Nana cupped her hand over her mouth. “For that, I’m truly ashamed.”
Grandpa held her close. “It was what he wanted. I told the police that your father was praying, asking the Lord for forgiveness, but that wasn’t the truth. He was so ashamed for taking those drugs, for letting his mind slip away. But he was in so much pain. He’d been diagnosed with bone cancer but the military didn’t want to foot the bill for any chemo. They wouldn’t even prescribe anything for the pain. So, your daddy had to do what a lot of soldiers did, he found support groups where people imported and exchanged drugs from as far as Florida.”
Nana wiped tears from her eyes. “Your daddy never wanted you to know how shamefully he died, so he made us promise to make you forget him. We figured, if you never had any reason to think about him, you’d never feel the need to dig up the past. And with cancer in his brain. It’s a miracle he lived as long as he did.”
I looked at their sobbing faces with confusion and contempt. “Can I have a moment alone?”
Nana nodded, taking grandpa by the hand.
I walked to my window, overlooking the garden. For my sweet sixteen, all I asked for was a headstone, something I could talk to, or just a place to pray.
Instead, they bought me a car and told me about my dad’s life insurance policy. I would get a little bit of money when I turned eighteen, enough to go to college. I needed to do what daddy said; I needed to run and never look back.
But as I closed my eyes, I saw him. A little boy with blonde hair and blue eyes. He ran up to me, throwing his arms around me for a tender hug.
“Hi there, little guy.” I fell to my knees and held him. I shut my eyes tightly, burying my head in his shoulder. That was when I noticed, he was growing. The little boy grew into a teenager, a high school athlete full of promise. He looked at me and smiled. But then his smile started to fade, transforming to a look of sadness.
My eyes stayed locked with his. I watched the winkles appear around his sad blue eyes. Bruises formed, then cuts. I jumped back as his eyeball started to fall from his socket. It fell in chunks as if being torn out by an invisible blade. He fell to his knees and then to the floor. Only then did I notice his clothing. He wore a blood-soaked military uniform. Gripping his bloody face, he cried in pain. His clothing transformed into the ragged jumpsuit of a prisoner of war. The man’s body started to seize.
I sat on the floor by his side. As I held his hand he transformed into the undershirt and boxers that he wore the day he died. His arms and legs were covered in needle marks, that tore open into sores.
I held him close, closing my eyes as I cried uncontrollably.
Only then did I realize I was holding the folder in a loving embrace.
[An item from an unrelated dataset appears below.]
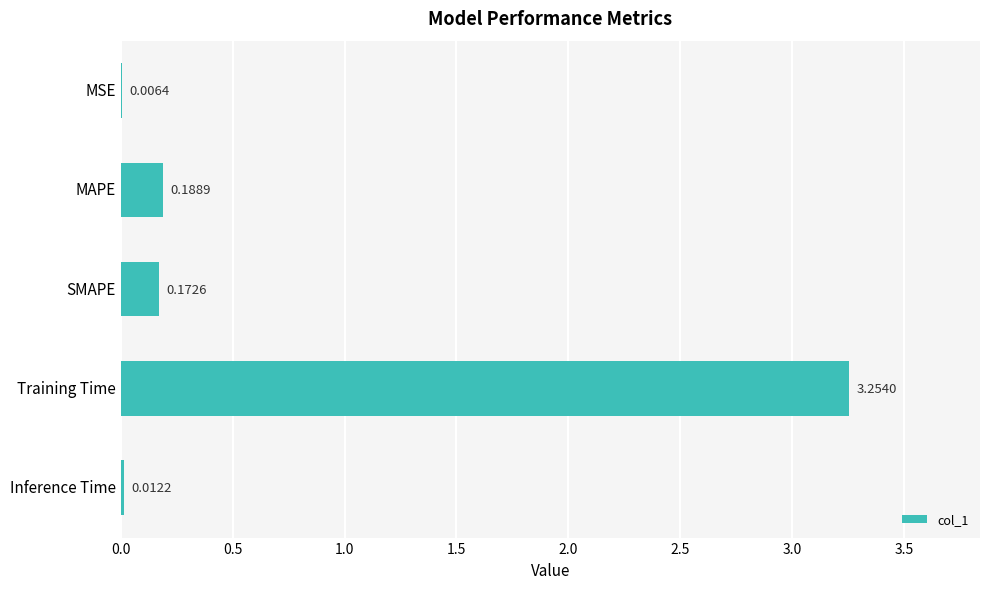

Which has a higher value, MSE or MAPE?

MAPE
With trembling hands, I closed the folder.
My mother didn’t fight him, because she already forgave him. She loved him with everything she was, everything she could ever be.
Sitting on the bed I’d slept on for my entire childhood, my father’s boyhood bed, I thought about burning the folder and all its contents. But enough of my past had been burnt.
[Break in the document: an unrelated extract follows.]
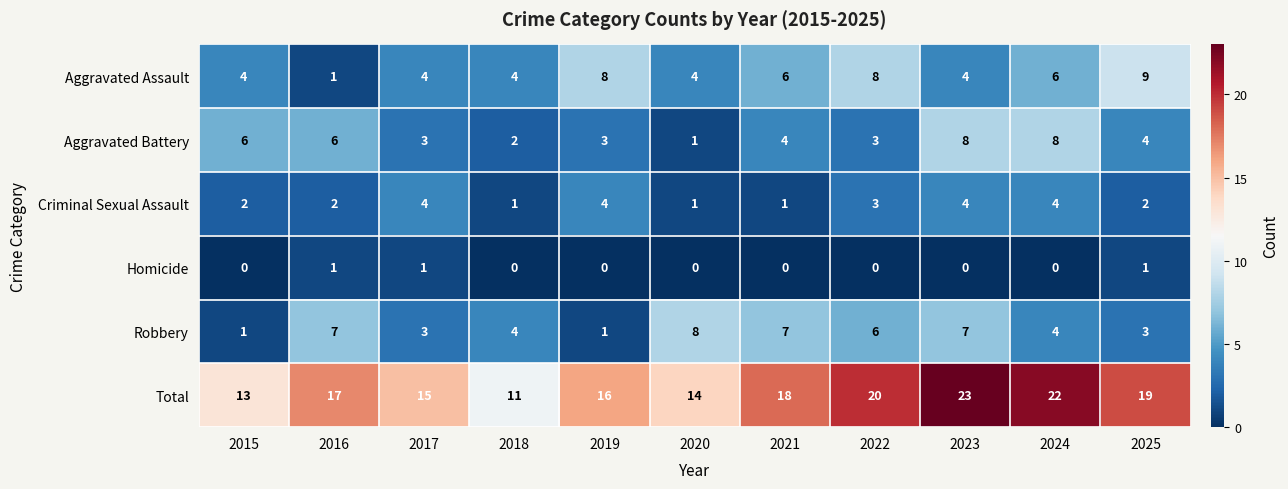

At which category is the sum across all series the highest?

2023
“I love you daddy and I always will,” I said through tears, as I took out my father’s purple heart medal and gave it a kiss.
I looked at my wrist where I tattooed my daddy’s rank when I was fourteen using a needle and ballpoint pen.
We were the same, him and me.
I’m going to heal the world.
One bullet at a time.
The following was found among the rubble of Keesler Air Force Base in Biloxi, Mississippi. This is thought to be the memoir and manifesto of Abbigail-Mae Sugarland who secretly founded the American terrorist organization- code name: Ani-me.
Animee is considered still at large, as her remains were never located.